Zusammenhang zu anhaltender Gewalt

Im Irak fehlt es deutlich an psychologischen Diensten. Die Bedürfnisse sind groß, aber die positiven Auswirkungen der Beratungen sind auch sichtbar. Mehr als die Hälfte der Fälle weisen einen Zusammenhang zu Gewalt auf, sei es etwa häusliche Gewalt, einschließlich sexueller Übergriffe, oder auch durch das Mitansehen/Erleben von gewalttätigen Ereignissen, oft Explosionen. Vor einiger Zeit wurde zum Beispiel eine Granate in einen Bereich geworfen, in dem ein Mann gerade mit seiner Familie saß. Seine Frau und seine Tochter wurden getötet und sein Bein sehr schwer verletzt. Im Krankenhaus verweigerte er die Behandlung und die Einnahme von Medikamenten. Nach zwei Wochen psychologischer Beratung nahm er die Behandlung an und konnte bald darauf aus dem Krankenhaus entlassen werden.

Starke Einschränkungen

Ein anderes Beispiel ist ein sechsjähriger Junge, der psychologische Beratung bekommt, da er wiederholt das Opfer sexuellen Missbrauchs geworden war. Eine Kindergartenpädagogin macht Beratungen nach einer Entführung, bei der sie auch körperlich angegriffen worden war und der sie entfliehen konnte. Solche Fälle seelischer Verletzungen behandeln die Berater von Ärzte ohne Grenzen jeden Tag.

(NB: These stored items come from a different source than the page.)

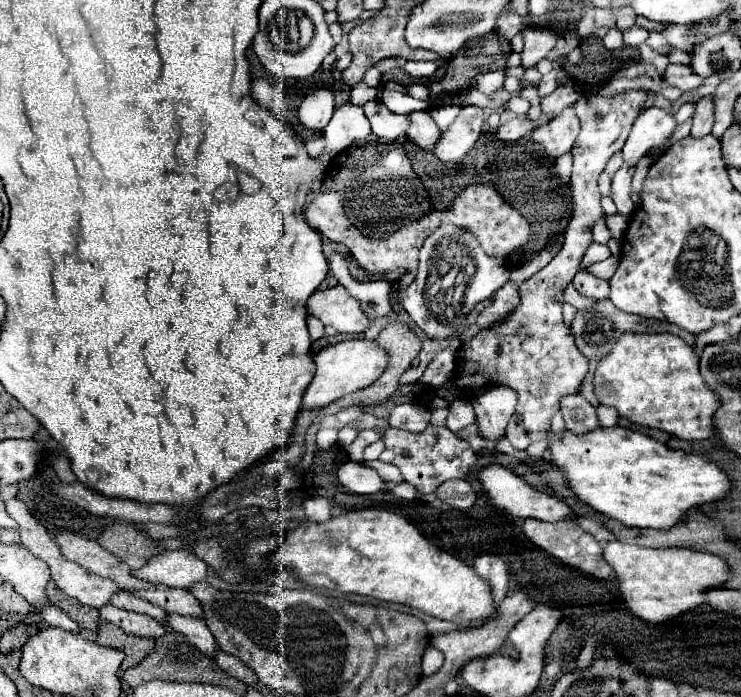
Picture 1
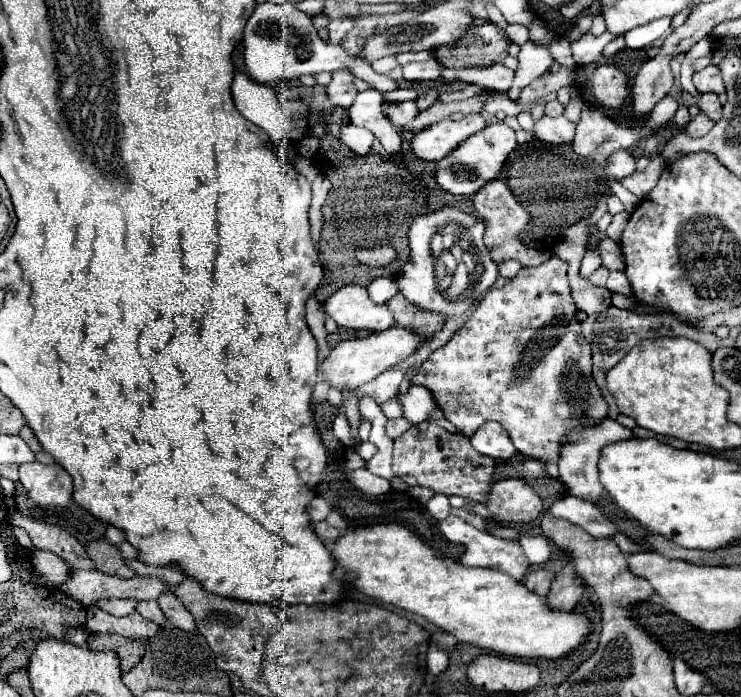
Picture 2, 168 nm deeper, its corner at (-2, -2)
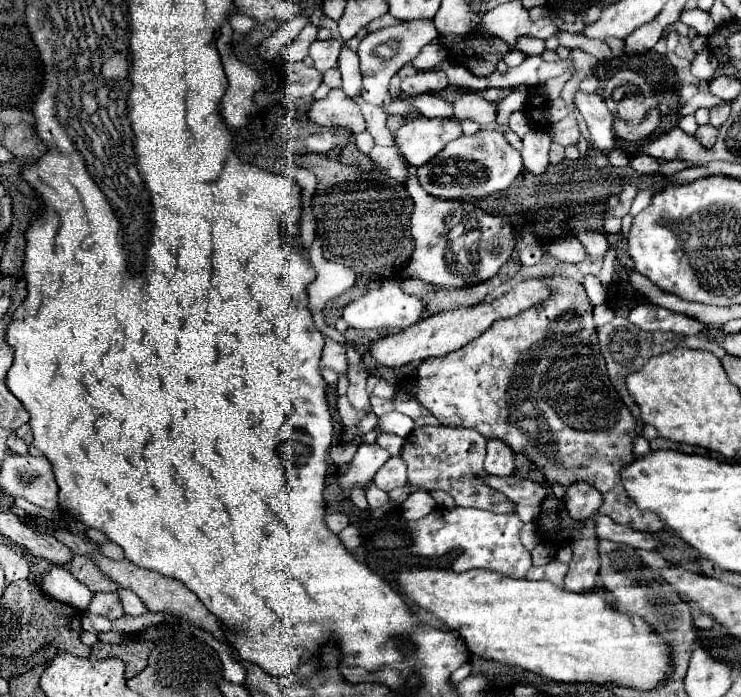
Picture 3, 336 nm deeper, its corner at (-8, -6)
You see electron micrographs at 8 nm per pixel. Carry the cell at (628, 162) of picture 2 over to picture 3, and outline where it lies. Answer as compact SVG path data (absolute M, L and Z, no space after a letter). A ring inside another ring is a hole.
M639 154L631 160L631 168L637 170L639 174L655 174L657 168L659 168L659 162L657 158L653 156L647 156L647 154Z

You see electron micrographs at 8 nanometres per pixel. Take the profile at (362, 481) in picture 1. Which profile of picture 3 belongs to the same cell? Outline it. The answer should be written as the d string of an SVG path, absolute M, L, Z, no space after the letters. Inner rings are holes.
M399 456L389 458L375 474L375 484L385 490L391 492L393 488L405 486L407 484L407 466L401 462Z

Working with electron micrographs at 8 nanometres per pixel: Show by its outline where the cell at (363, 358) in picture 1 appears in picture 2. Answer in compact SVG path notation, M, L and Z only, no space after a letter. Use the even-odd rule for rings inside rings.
M387 328L383 332L373 332L365 338L353 338L353 340L345 340L339 342L329 358L323 362L323 378L331 382L333 388L341 390L345 386L357 390L359 386L371 382L373 378L377 378L381 372L391 370L395 364L403 362L405 358L409 358L413 352L417 352L429 338L423 338L419 334L415 334L413 330L405 330L405 328Z

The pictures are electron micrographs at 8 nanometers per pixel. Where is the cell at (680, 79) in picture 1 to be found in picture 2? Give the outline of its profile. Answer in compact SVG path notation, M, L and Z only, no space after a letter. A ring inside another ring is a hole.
M707 66L705 70L701 72L695 72L693 76L693 82L695 82L695 88L697 92L705 94L705 92L715 92L715 94L721 94L725 90L725 84L723 84L723 78L719 74L719 68L717 66Z

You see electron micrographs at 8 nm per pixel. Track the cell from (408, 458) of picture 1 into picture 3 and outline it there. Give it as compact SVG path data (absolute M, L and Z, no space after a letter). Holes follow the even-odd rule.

Die Wirkung solcher psychischer Traumata kann zu einem Leben mit starken Einschränkungen führen. Die Menschen leiden an Albträumen, Ängsten, Depressionen, Apathie oder Aggressionen und in manchen Fällen können sie ihr Leben nicht mehr normal führen. Die psychologische Beratung ist kein Wundermittel, aber sie kann schnell die Symptome der Menschen verbessern und ihnen helfen, rasch in ihr Leben zurückzufinden, ihre Pflichten wieder aufzunehmen. Psychologische Hilfe ist kein Ersatz für psychiatrische Behandlung, aber sie kann einen großen Unterschied im Leben der betroffenen Menschen bewirken.